Quasi mai l’esaltazione si rivela seducente, per cui, dopo tutta la retorica dopata sulla Milano di oggi, è stato bello trovare in Teneri violenti di Ivan Carozzi una Milano contemporanea liquefatta, risucchiata verso un grembo che contiene una città al grado estremo della sua accelerazione: espansa e ritratta, dissolta e rigenerata. È dentro questa Milano che il protagonista si immerge in un altro tipo di gorgo, un sottosuolo popolato di notizie, gli archivi dei quotidiani da cui riportare in superficie eventi a cavallo tra gli anni ’70 e ’80.

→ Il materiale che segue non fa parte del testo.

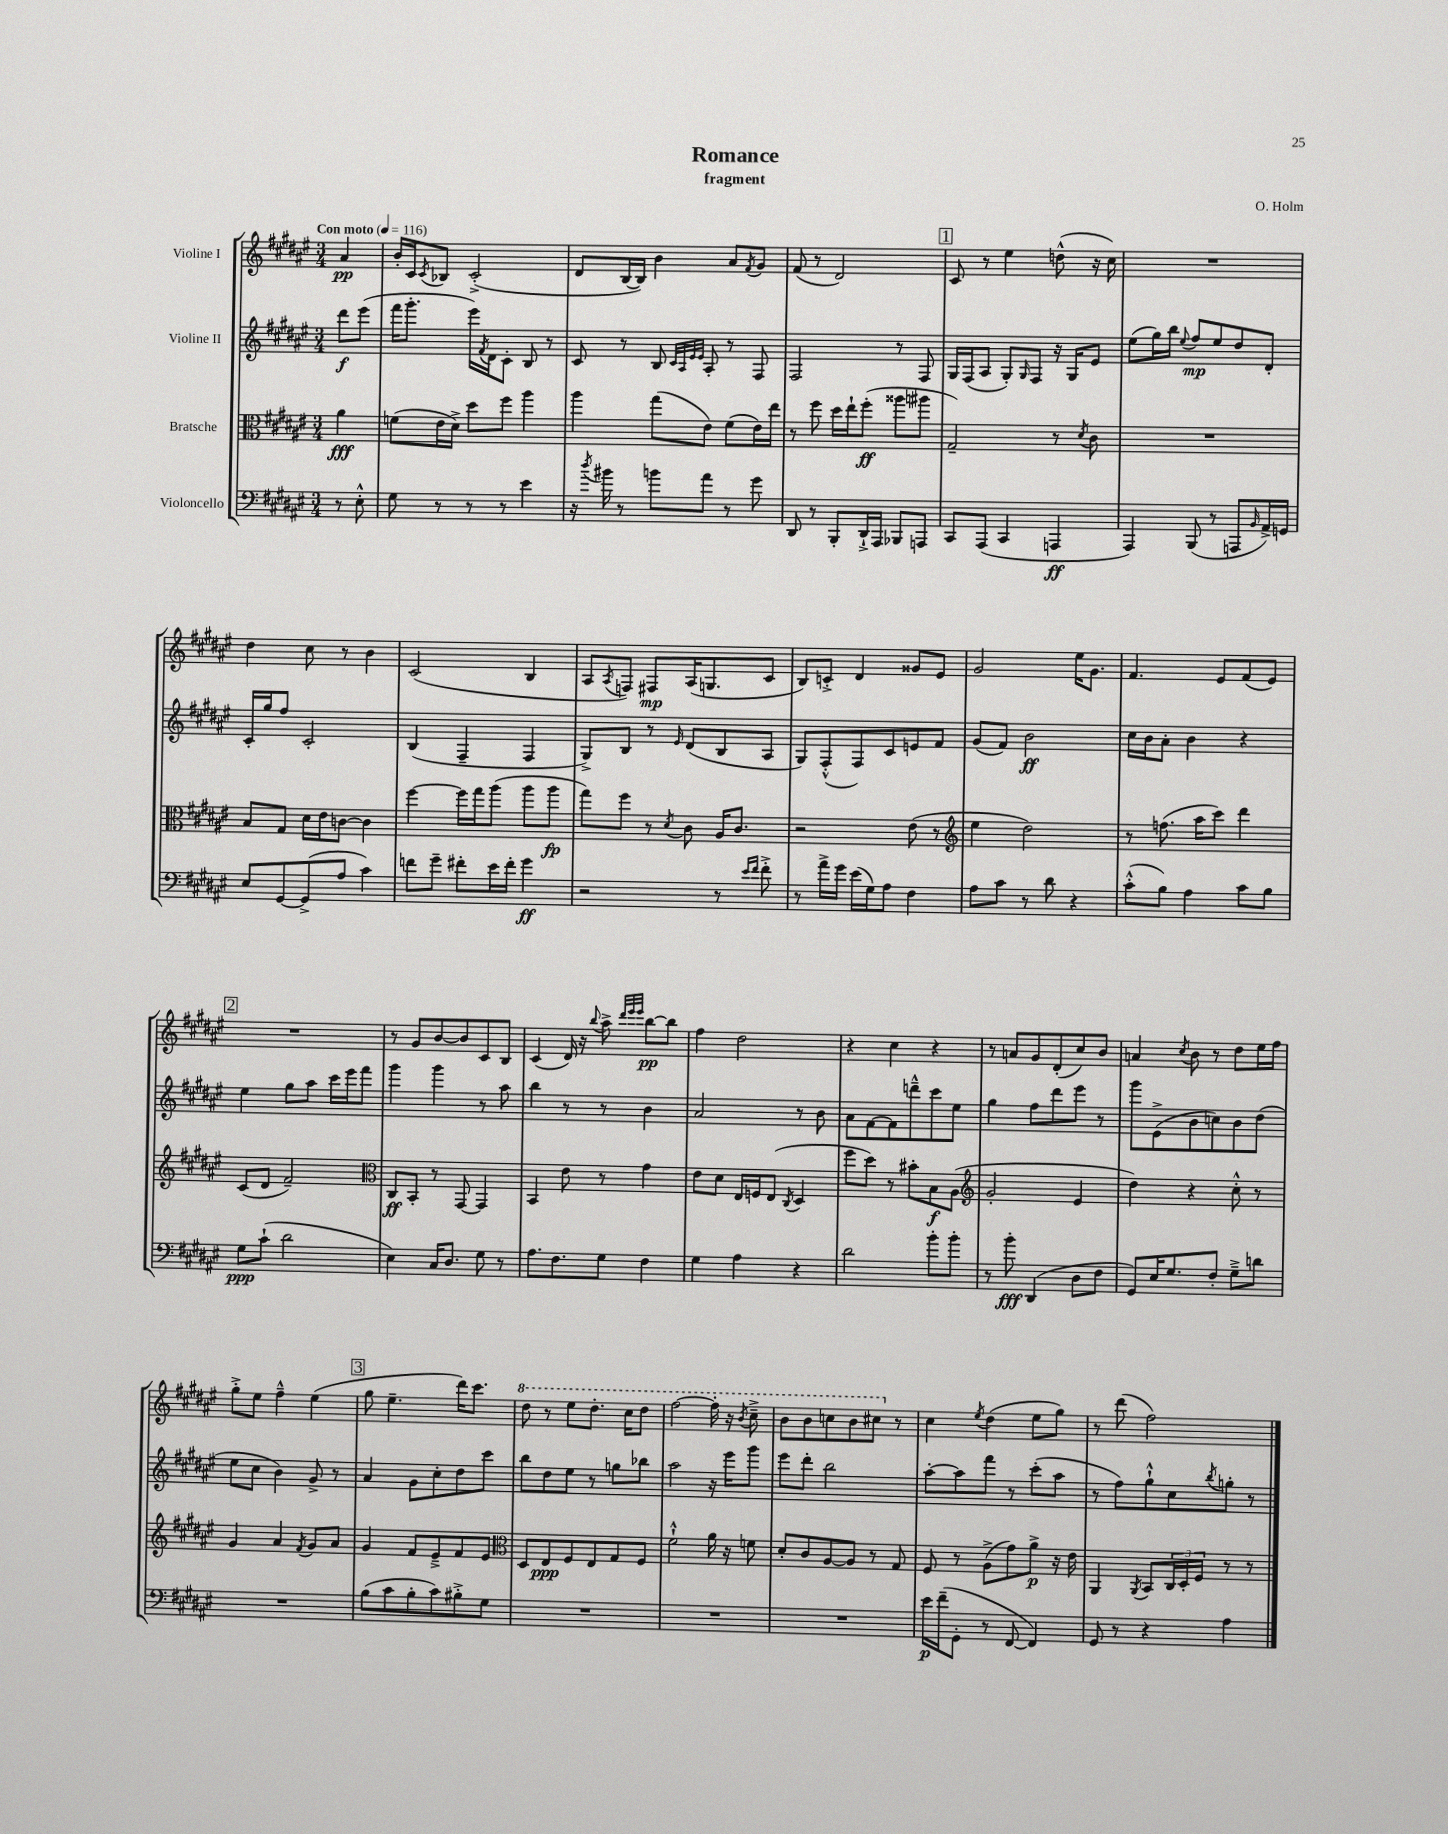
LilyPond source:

\header { title = "Romance" composer = "O. Holm" subtitle = "fragment" }
<<
\new StaffGroup <<
\new Staff = "s0" \with { instrumentName = "Violine I" } {
    \clef treble \key fis \major \numericTimeSignature \time 3/4 \partial 4 \tempo "Con moto" 4 = 116
    ais'4\pp |
    b'16-. cis'16 \acciaccatura { cis'8 } bes8 cis'2-.->( |
    dis'8 b16~ b16) b'4 ais'8 \acciaccatura { fis'8 } gis'8 |
    fis'8( r8 dis'2) |
    \mark \markup { \box "1" } cis'8 r8 eis''4 d''8-^( r16 cis''16) |
    R2. |
    dis''4 cis''8 r8 b'4 |
    cis'2( b4 |
    ais8 \acciaccatura { ais8 } f8) fis8\mp ais16( g8. cis'8 |
    b8) c'8-.-> dis'4 gisis'8 eis'8 |
    gis'2 eis''16 gis'8. |
    fis'4. eis'8 fis'8( eis'8) |
    \mark \markup { \box "2" } R2. |
    r8 gis'8 b'8~ b'8 cis'8 b8 |
    cis'4( dis'16) r16 \appoggiatura { b''8 } ais''8-> \grace { dis'''32 eis'''32 eis'''32 } b''8~\pp b''8 |
    fis''4 dis''2 |
    r4 cis''4 r4 |
    r8 a'8 gis'8 dis'8-.( cis''8) b'8 |
    a'4 \acciaccatura { cis''8 } b'8 r8 dis''8 eis''16 fis''16 |
    gis''8-.-> eis''8 fis''4---^ eis''4( |
    \mark \markup { \box "3" } gis''8 eis''4.-- dis'''16) cis'''8. |
    \ottava #1 dis'''8 r8 eis'''8 dis'''8.-. cis'''16 dis'''8 |
    fis'''2~ fis'''16-. r16 \acciaccatura { b''8 } cis'''8---> |
    b''8 b''8 c'''8 b''8 cis'''8 \ottava #0 r8 |
    cis''4 \acciaccatura { eis''8 } dis''4( eis''8 gis''8) |
    r8 dis'''8( fis''2) \bar "|." |
}
\new Staff = "s1" \with { instrumentName = "Violine II" } {
    \clef treble \key fis \major \numericTimeSignature \time 3/4 \partial 4
    dis'''8\f eis'''8( |
    fis'''16 gis'''8.-. eis'''16) \acciaccatura { fis'8 } dis'16 cis'8-. b8 r8 |
    cis'8 r8 b8 \grace { cis'32 ais32 eis'32 eis'32 } ais8-. r8 fis8 |
    fis2 r8 fis8 |
    \mark \markup { \box "1" } gis16 fis16( ais8 gis8-.) \grace { gis16 } fis8 r16 gis16 eis'8 |
    eis''8( gis''16) b''16 \appoggiatura { eis''8 } fis''8\mp eis''8 dis''8 dis'8-. |
    cis'16-. gis''16 fis''8 cis'2-. |
    b4( fis4-- fis4 |
    gis8->) b8 r8 \grace { eis'16 } dis'8( b8 ais8 |
    gis8) fis8-.-^( fis8) cis'8 e'8 fis'8 |
    gis'8( fis'8) b'2\ff |
    cis''16 b'16 ais'8-. b'4 r4 |
    \mark \markup { \box "2" } eis''4 gis''8 ais''8 cis'''16 eis'''16 fis'''8 |
    gis'''4 gis'''4 r8 ais''8 |
    b''4 r8 r8 b'4 |
    ais'2 r8 b'8 |
    ais'8 fis'8~ fis'8 d'''8---^ cis'''8 eis''8 |
    gis''4 fis''8 dis'''8 eis'''8 r8 |
    gis'''8 eis'8->( b'8 c''8) b'8 dis''8( |
    eis''8 cis''8 b'4) gis'8-> r8 |
    \mark \markup { \box "3" } ais'4 gis'8 cis''8-. dis''8 cis'''8 |
    b''8 dis''8 eis''8 r8 g''8 bes''8 |
    ais''2 r16 eis'''16 gis'''8 |
    eis'''8 dis'''8-. b''2 |
    ais''8~-. ais''8 fis'''8 r8 cis'''8-.( ais''8 |
    r8 fis''8) gis''8-!-^ cis''8 \acciaccatura { b''8 } g''8-. r8 \bar "|." |
}
\new Staff = "s2" \with { instrumentName = "Bratsche" } {
    \clef alto \key fis \major \numericTimeSignature \time 3/4 \partial 4
    ais'4\fff |
    f'8( eis'16 dis'16->) dis''8 fis''8 ais''4 |
    ais''4 gis''8( eis'8) fis'8( eis'16) eis''16 |
    r8 fis''8 dis''16 eis''16-! fis''8-.\ff( aisis''8 ais''8 |
    \mark \markup { \box "1" } gis2--) r8 \acciaccatura { dis'8 } cis'8 |
    R2. |
    b8 gis8 dis'16 eis'16 c'8~ c'4 |
    fis''4~ fis''16 gis''16 ais''8( ais''8 ais''8\fp |
    gis''8) fis''8 r8 \acciaccatura { dis'8 } cis'8 ais16 cis'8. |
    r2 eis'8( r8 |
    \clef treble eis''4 dis''2) |
    r8 f''8.( ais''16 cis'''8) dis'''4 |
    \mark \markup { \box "2" } cis'8( dis'8 fis'2--) |
    \clef alto cis8\ff b,8-. r8 gis,8~ gis,4 |
    b,4 eis'8 r8 gis'4 |
    eis'8 dis'8 eis16 f16 eis8( \acciaccatura { cis8 } dis4 |
    fis''8 dis''8) r8 bis'8-. b8\f ais8( |
    \clef treble gis'2-. eis'4 |
    dis''4) r4 cis''8-.-^ r8 |
    gis'4 ais'4 \acciaccatura { fis'8 } gis'8 ais'8 |
    \mark \markup { \box "3" } gis'4 fis'8 eis'8---> fis'8 eis'8 |
    \clef alto dis8 eis8\ppp fis8 eis8 gis8 fis8 |
    fis'2-!-^ ais'16 r16 f'8 |
    dis'8-. cis'8 ais8~ ais8 r8 gis8 |
    fis8 r8 ais8->( gis'8) ais'8->\p r16 eis'16 |
    ais,4 \acciaccatura { ais,8 } b,8 \tuplet 3/2 { cis16 dis16-. fis16 } r8 r8 \bar "|." |
}
\new Staff = "s3" \with { instrumentName = "Violoncello" } {
    \clef bass \key fis \major \numericTimeSignature \time 3/4 \partial 4
    r8 eis8-.-^ |
    gis8 r8 r8 r8 eis'4 |
    r16 \acciaccatura { dis''8 } bis'16 r8 b'8 ais'8 r8 gis'8 |
    dis,8 r8 b,,8-. dis,16-!-> ais,,16 bes,,8 a,,8 |
    \mark \markup { \box "1" } cis,8 ais,,8( cis,4 a,,4\ff |
    ais,,4) b,,8( r8 a,,8 \grace { b,16 } ais,16->) g,16 |
    eis8 gis,8~ gis,8->( ais8 cis'4) |
    f'8 gis'8-- fis'8-. eis'16 fis'16-. gis'4\ff |
    r2 r8 \grace { eis'16 fis'16 } fis'8-.-> |
    r8 ais'16-> gis'16 eis'16( gis16) ais8 fis4 |
    ais8 cis'8 r8 dis'8 r4 |
    cis'8-.-^( b8) ais4 cis'8 b8 |
    \mark \markup { \box "2" } gis8\ppp cis'8-!( dis'2 |
    eis4) cis16 dis8. gis8 r8 |
    ais8. fis8. gis8 fis4 |
    gis4 ais4 r4 |
    dis'2 b'8-. b'8-. |
    r8 b'8-.\fff dis,4( dis8 fis8 |
    gis,8) eis16 gis8. fis8-. gis8---> d'8 |
    R2. |
    \mark \markup { \box "3" } b8( cis'8 b8-. cis'8) bis8-.-> gis8 |
    R2. |
    R2. |
    R2. |
    eis'16\p fis'16--( gis,8-. r8 fis,8~ fis,4) |
    gis,8 r8 r4 ais4 \bar "|." |
}
>>
>>
\layout { \context { \Score \remove "Bar_number_engraver" } }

Carozzi ha un intento molto più visionario che sociologico, e con l’anarchismo di un Bianciardi allucinato se ne frega di restituirci una cartina dell’Italia dove attivare automatismi da epifanie o reminiscenze, o la solita mappa in filigrana dove rileggere il presente. La vicinanza affettiva con il passato prossimo, quello che i nati negli anni ’70 hanno feticizzato nel ciclo di un eterno ritorno a breve gittata, diventa qui un sentimento vivo e insolubile, non la nostalgia ormai spalmata come fondotinta su ogni percezione emotiva o il vintage mortifero di un nuovo locale alla moda.
Con uno stile ipnotico, Carozzi racconta storie che somigliano a ricordi non messi fuoco, stortissimi, a volte così incongrui da apparire più contemporanei del contemporaneo.